Jamie George 8 Cody Taylor 7
Taylor's energy and ball carrying ability has impressed me but even though he has a brilliant work-rate, I regard Saracens man George to be the better player. Neither is afraid to run with the ball but the key issue tomorrow is that each hooker gets their lineout throwing right. Both teams are capable of pressurising them at throw-in time. Whoever holds their nerve could seriously influence the outcome of the match.
Mako Vunipola 9 Owen Franks 8
Vunipola has improved hugely. He is one of the best carriers of the ball in world rugby while his scrummaging has also stepped up a hell of a lot. Plus he gets top marks for his work-rate and he makes more of an impact on a game than Franks does. The New Zealander may be a solid scrummager but there are times when he goes backwards. Like every All Black selected, he is a good player, but Vunipola is a better one.
Alun Wyn Jones 8 Brodie Retallick 9
Retallick and Sam Whitelock are the best players in the world in their position. Both bring athleticism and work-rate. They make tackles, carries and both can pass. Jones is an intelligent decision maker, a real power around the park and someone who can influence a game in so many ways. Yet even though he is a class act, Retallick is classier.

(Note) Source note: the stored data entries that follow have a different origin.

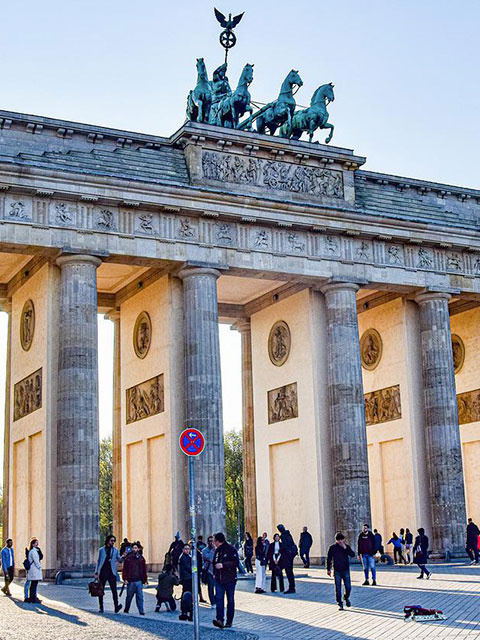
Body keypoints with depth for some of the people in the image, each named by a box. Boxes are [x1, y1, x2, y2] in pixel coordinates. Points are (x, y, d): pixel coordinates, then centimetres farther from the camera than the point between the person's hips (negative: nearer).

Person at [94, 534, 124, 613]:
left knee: (114, 589, -12)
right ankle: (101, 607, 14)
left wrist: (123, 557, -14)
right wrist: (96, 572, 4)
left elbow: (119, 560, 8)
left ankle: (116, 606, -18)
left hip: (111, 572, 0)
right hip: (102, 572, 0)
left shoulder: (115, 550, 10)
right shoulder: (101, 550, 7)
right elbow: (98, 561, 10)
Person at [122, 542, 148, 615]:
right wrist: (125, 579, -8)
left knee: (140, 597, -2)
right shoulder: (128, 558, 1)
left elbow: (144, 570, 11)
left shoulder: (141, 558, 7)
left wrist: (145, 579, 9)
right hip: (130, 581, -1)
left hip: (139, 581, 1)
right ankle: (126, 610, 26)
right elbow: (125, 570, 0)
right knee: (129, 596, 9)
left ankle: (141, 611, 0)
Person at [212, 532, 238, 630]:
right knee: (219, 598, -10)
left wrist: (223, 565, -23)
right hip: (219, 579, 5)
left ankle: (229, 621, 13)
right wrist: (215, 573, 13)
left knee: (230, 600, 5)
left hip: (229, 579, -5)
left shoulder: (231, 549, -8)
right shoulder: (217, 550, 13)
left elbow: (236, 563, -16)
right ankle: (219, 620, -19)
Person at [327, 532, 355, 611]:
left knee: (348, 587, 0)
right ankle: (340, 604, 8)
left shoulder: (347, 547, 2)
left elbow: (353, 555, -12)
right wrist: (328, 569, 3)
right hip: (337, 571, -1)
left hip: (346, 570, 1)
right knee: (338, 589, -1)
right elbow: (329, 559, 5)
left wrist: (345, 548, -21)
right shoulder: (333, 548, -1)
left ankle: (346, 598, 29)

George Kruis 8 Sam Whitelock 9
Whitelock is just a real talent, a guy with skill as well as a toughness that has to be respected. So for that matter does Kruis. When comparing these two, the reality is that you aren't comparing two ordinary Joes, you are talking about two of the finest second-rows in world rugby. That Whitelock wins the vote is not us being dismissive of Kruis. It's simply an acknowledgement of the Kiwi's greatness.
Sean O'Brien 9 Sam Cane 8
A fit, healthy Sean O'Brien is world class. He has shown that in the last two weeks. He has kept the captain out of the team, for goodness sake, which shows he is up for the fight. I hope he can bring that form and energy that he showed against the Crusaders into the Test series. He has an edge on Cane but Cane is a natural No 7, whose big strength is at the breakdown. He has huge boots to fill since Richie McCaw retired but has done a decent job.

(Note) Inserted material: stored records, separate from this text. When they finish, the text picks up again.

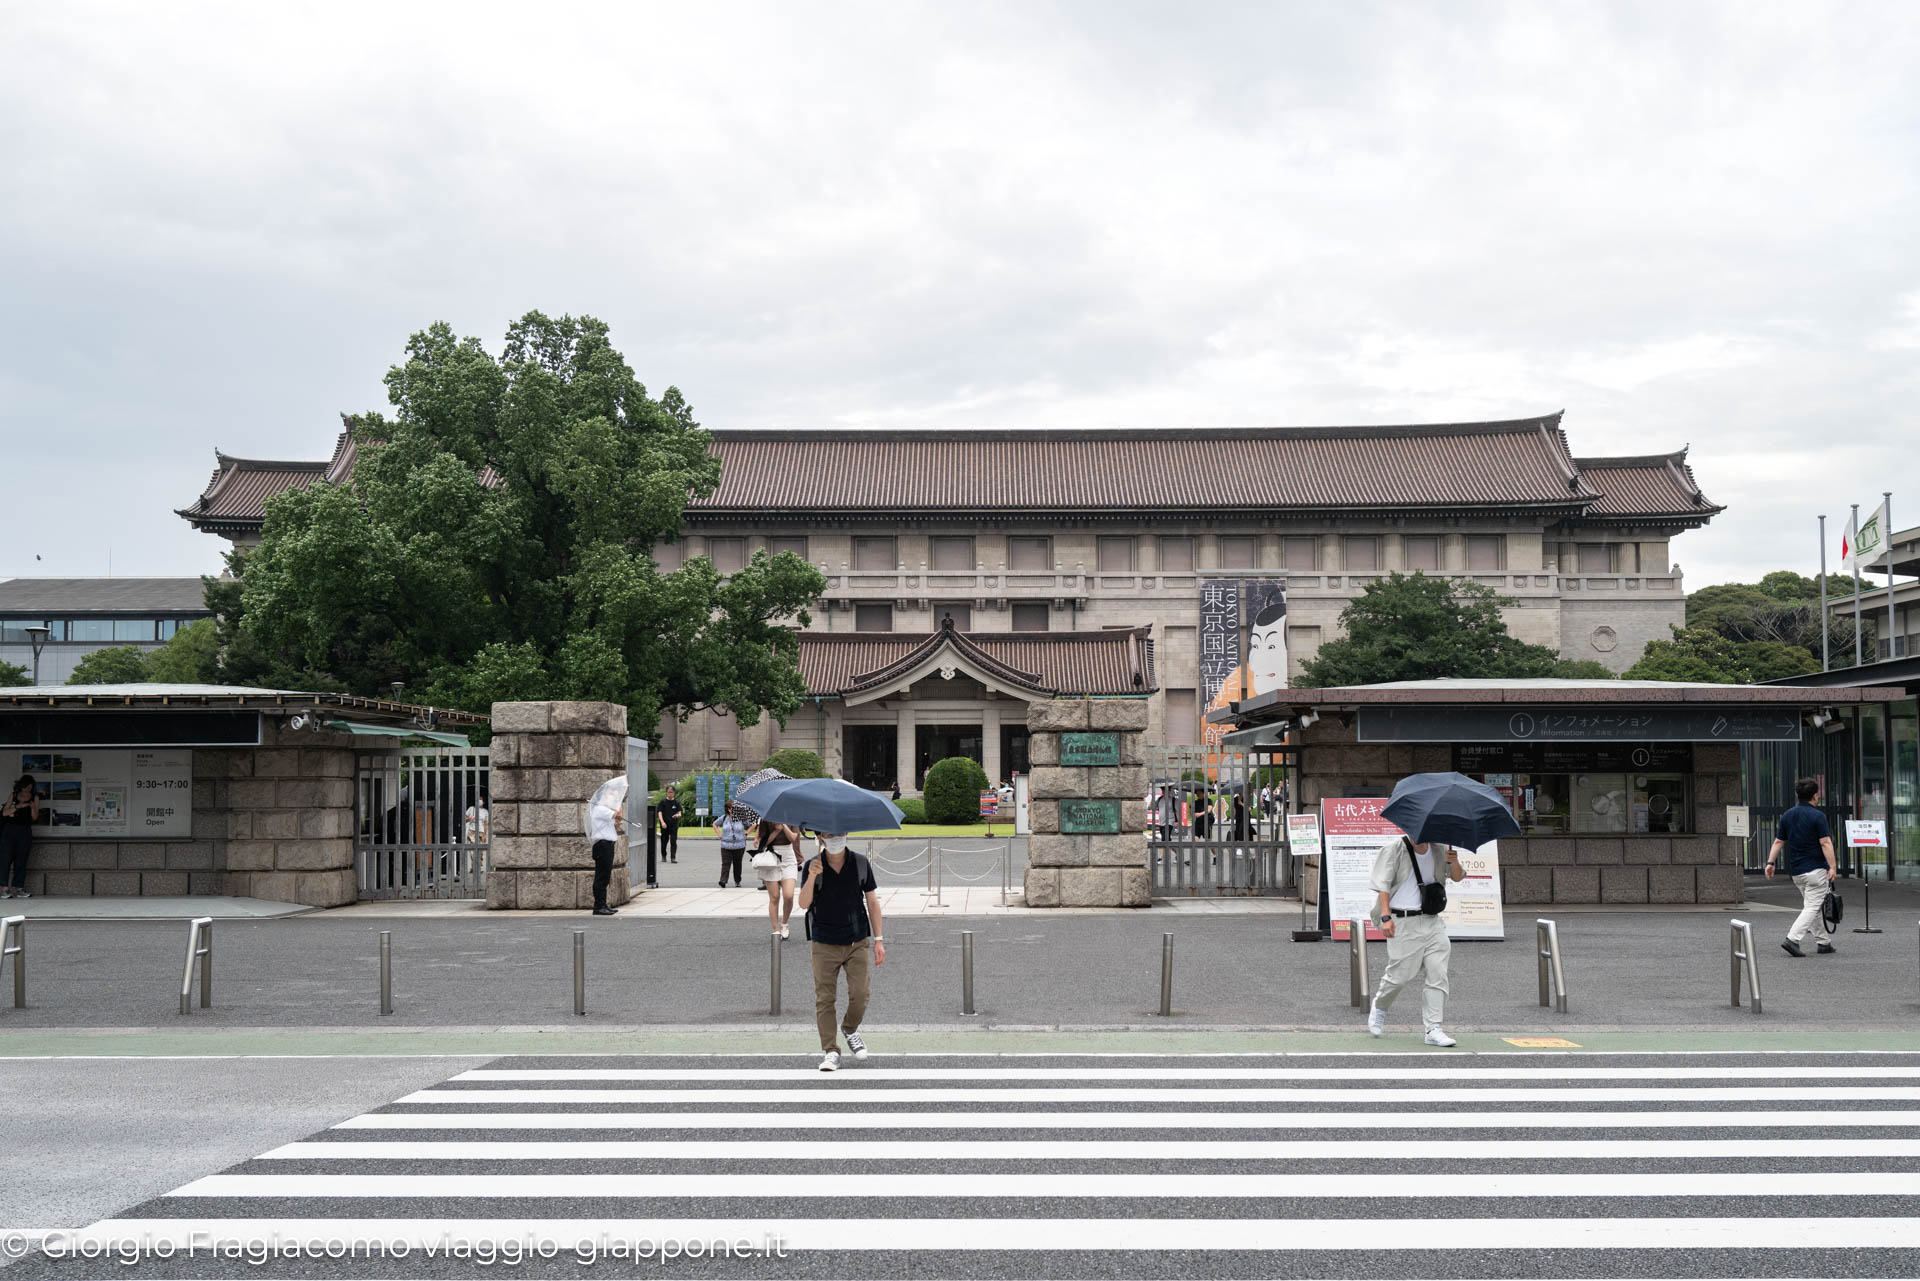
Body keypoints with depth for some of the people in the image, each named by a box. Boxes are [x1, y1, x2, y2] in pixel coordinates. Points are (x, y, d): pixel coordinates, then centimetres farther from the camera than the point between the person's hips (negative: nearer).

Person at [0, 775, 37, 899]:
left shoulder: (35, 797, 7)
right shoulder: (13, 795, 7)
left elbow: (35, 817, 5)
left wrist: (33, 807, -15)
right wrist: (18, 806, -14)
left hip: (24, 831, 1)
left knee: (21, 861, -1)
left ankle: (19, 889, -1)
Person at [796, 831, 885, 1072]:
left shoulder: (860, 863, -1)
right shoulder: (813, 865, -4)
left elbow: (872, 902, 6)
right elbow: (803, 904, -11)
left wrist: (878, 939, 4)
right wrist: (812, 877, -27)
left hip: (857, 942, 1)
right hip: (825, 944, -1)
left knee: (859, 994, -3)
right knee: (824, 999, -3)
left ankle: (850, 1029, 26)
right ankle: (830, 1051, 5)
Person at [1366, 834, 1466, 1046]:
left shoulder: (1439, 849, 9)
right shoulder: (1394, 849, -5)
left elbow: (1457, 877, 14)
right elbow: (1382, 885, -8)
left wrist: (1454, 863, -10)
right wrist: (1385, 917, -18)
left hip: (1431, 920, 5)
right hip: (1402, 921, -5)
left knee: (1438, 974, -3)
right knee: (1401, 974, -2)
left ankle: (1434, 1029, 2)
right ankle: (1379, 1007, 29)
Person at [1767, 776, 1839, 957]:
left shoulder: (1787, 815, 7)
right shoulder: (1817, 816, -11)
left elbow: (1778, 842, 9)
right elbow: (1825, 843, -15)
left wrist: (1770, 863, 11)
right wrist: (1832, 867, -13)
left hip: (1796, 871, 6)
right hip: (1816, 869, -6)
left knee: (1811, 906, 16)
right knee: (1812, 907, -7)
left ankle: (1822, 943, 20)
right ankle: (1792, 939, -20)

Peter O'Mahony 8 Jerome Kaino 9
I played with Peter and against Kaino, so I know how good they are. Kaino is a big lineout option, is hard as nails and puts in massive hits. At 34, the fact he is still getting picked shows how good a leader he is. O'Mahony is all elbows, knees and aggression. He brings passion and also a fairytale story, considering where he was a couple of months ago. A real dog with an ability to win the war at the breakdown.
Taulupe Faletau 8 Kieran Read 9
Read is such a brilliant carrier of the ball, quick around the park and the possessor of an outstanding all-round game. He is a great leader for the All Blacks but has not played in six weeks because of a broken thumb. It may be very hard for him to get up to the pace of a Test game tomorrow. But he has a Richie McCaw effect around the squad. Faletau has to go after Read in one-on-one scenarios. He excels at the breakdown, as well.
Warren Gatland 9 Steve Hansen 10
Gatland has had great success with Wales, winning Grand Slams, as well as a Lions series in 2013. And while not everyone agrees with his decisions, or with his fondness for stirring the pot in match weeks, he has a calm approach and a drive to win. Hansen, on the other hand, has won a World Cup, so deserves a higher mark for that achievement alone. Of course it helps he has a constant conveyor belt of talent coming through but he has managed superstars very well in his time in charge and has also managed the expectation of an expectant public.